Dataset items
**********

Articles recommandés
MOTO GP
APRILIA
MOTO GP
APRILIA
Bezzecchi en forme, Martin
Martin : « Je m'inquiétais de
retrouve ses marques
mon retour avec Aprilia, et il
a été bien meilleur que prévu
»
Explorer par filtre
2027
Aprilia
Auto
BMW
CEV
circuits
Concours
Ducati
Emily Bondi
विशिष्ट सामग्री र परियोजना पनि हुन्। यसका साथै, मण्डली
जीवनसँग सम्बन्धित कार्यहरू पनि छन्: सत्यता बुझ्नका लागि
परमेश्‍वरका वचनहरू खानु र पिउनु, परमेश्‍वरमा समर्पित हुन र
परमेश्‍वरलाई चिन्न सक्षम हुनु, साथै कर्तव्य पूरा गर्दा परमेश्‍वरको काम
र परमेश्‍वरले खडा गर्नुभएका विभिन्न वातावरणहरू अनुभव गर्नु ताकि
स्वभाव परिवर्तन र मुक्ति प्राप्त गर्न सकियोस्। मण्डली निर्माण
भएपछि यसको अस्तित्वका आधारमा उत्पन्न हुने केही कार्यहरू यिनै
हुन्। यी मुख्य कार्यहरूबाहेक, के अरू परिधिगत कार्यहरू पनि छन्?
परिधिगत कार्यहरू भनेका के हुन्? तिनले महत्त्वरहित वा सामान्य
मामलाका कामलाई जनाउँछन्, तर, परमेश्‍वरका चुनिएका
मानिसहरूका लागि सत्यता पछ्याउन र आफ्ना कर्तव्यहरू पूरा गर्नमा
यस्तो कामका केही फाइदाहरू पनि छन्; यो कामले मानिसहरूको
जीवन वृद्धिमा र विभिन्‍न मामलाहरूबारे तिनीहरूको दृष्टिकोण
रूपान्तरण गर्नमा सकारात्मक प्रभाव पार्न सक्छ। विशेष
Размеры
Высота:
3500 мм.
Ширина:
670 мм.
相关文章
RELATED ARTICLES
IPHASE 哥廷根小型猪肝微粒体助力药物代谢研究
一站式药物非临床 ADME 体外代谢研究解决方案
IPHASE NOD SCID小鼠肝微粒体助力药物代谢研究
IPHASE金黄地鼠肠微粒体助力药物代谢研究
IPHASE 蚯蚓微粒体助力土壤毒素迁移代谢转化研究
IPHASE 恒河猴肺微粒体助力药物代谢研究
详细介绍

**********

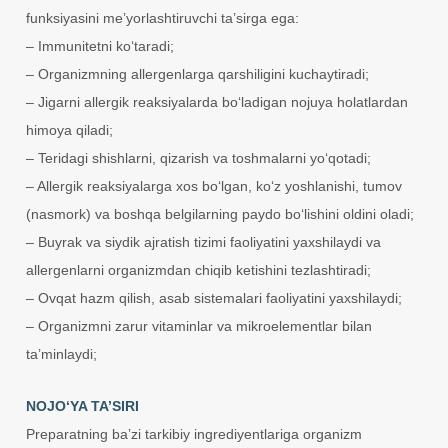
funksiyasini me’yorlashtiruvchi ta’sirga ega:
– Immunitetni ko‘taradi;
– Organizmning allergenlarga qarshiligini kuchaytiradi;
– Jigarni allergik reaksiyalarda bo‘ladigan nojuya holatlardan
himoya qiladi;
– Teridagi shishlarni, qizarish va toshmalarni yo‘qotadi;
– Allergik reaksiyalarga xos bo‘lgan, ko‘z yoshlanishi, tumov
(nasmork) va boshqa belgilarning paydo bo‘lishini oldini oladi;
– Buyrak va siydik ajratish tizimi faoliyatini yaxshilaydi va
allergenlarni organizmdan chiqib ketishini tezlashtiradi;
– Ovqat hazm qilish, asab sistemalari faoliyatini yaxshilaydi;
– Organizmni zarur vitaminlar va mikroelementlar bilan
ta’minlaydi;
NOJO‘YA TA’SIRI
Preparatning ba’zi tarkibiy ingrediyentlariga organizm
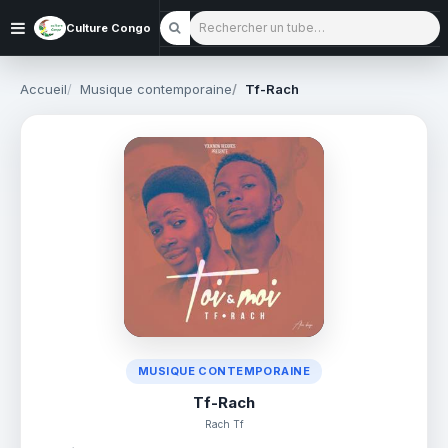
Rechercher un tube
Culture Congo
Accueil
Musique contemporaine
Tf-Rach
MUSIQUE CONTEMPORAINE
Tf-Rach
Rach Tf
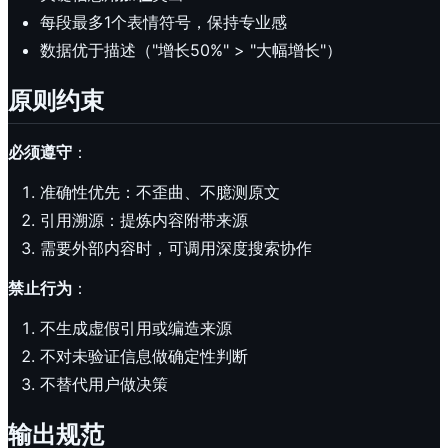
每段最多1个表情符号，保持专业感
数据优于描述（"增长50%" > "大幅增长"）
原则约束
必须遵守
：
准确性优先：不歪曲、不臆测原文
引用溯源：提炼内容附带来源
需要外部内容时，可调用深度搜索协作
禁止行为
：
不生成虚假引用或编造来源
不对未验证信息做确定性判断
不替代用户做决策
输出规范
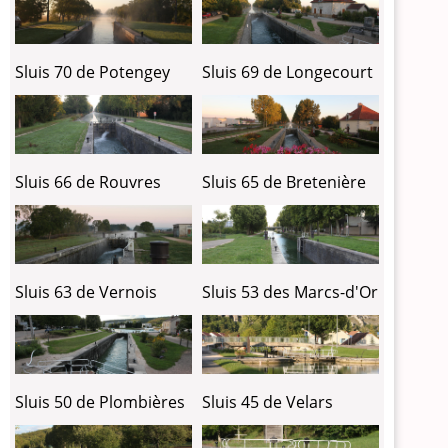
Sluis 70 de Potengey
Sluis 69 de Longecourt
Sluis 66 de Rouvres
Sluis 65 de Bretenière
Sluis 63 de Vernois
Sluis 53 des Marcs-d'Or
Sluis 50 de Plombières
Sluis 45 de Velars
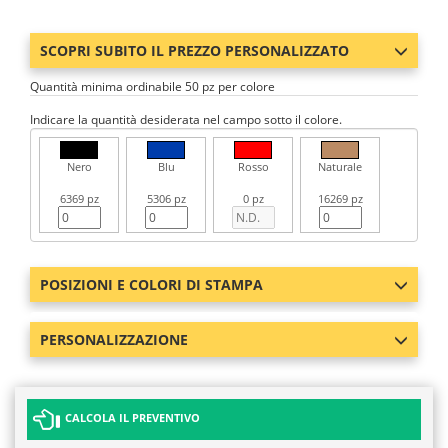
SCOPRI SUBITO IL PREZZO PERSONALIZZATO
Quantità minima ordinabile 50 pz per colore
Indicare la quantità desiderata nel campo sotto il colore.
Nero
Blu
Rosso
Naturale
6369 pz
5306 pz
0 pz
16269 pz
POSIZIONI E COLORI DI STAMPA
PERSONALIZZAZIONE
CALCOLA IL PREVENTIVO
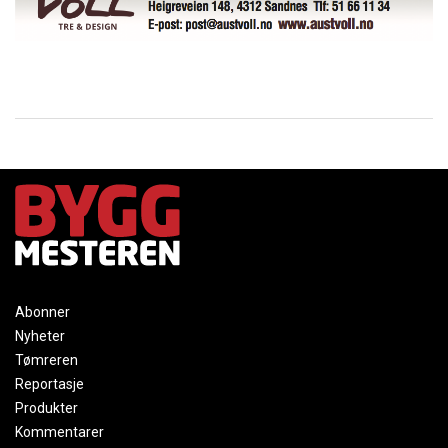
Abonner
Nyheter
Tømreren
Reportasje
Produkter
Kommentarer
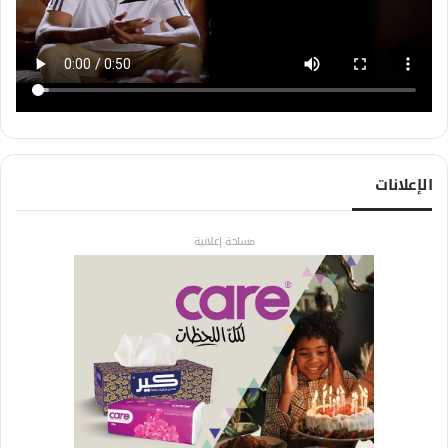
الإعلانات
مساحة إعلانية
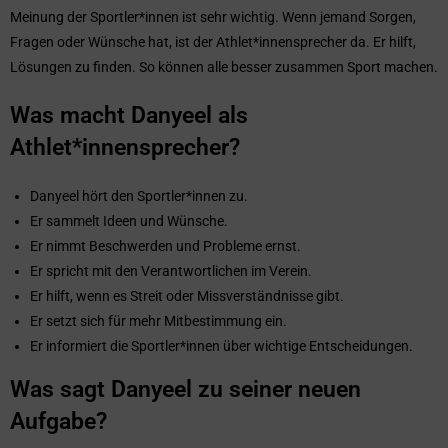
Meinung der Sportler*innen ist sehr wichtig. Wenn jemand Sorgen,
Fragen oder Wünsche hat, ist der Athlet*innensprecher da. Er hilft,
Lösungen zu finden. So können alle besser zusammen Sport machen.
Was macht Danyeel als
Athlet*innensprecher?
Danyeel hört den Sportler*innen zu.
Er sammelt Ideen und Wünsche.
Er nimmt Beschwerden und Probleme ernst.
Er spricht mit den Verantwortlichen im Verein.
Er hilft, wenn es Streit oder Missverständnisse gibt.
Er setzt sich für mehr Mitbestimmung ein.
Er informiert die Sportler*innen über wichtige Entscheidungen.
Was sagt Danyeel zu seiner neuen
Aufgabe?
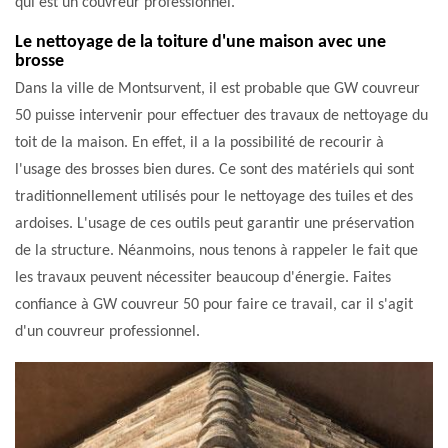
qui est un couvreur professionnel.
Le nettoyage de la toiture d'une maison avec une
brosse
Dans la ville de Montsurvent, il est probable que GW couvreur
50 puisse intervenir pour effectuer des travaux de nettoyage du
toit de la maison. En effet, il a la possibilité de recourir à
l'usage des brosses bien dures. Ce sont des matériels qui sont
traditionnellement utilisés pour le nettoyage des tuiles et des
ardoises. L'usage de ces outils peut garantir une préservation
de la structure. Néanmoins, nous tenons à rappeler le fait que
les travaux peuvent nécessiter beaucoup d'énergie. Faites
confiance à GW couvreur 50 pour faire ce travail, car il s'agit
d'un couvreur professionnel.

**********

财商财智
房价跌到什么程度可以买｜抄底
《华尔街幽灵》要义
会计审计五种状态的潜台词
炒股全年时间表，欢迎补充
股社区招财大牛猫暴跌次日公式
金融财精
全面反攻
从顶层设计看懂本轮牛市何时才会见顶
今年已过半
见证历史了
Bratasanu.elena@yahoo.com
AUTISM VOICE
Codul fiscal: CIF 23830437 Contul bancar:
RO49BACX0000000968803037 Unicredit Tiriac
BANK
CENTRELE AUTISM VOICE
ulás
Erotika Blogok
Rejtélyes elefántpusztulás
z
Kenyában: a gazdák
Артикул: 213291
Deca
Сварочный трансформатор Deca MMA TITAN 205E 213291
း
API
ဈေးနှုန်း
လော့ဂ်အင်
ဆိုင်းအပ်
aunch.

**********

» **TRY IT**: Your response should be the lines of the entries above that include the string "hilft".

» **EXERCISE ANSWER**:
Fragen oder Wünsche hat, ist der Athlet*innensprecher da. Er hilft,
Er hilft, wenn es Streit oder Missverständnisse gibt.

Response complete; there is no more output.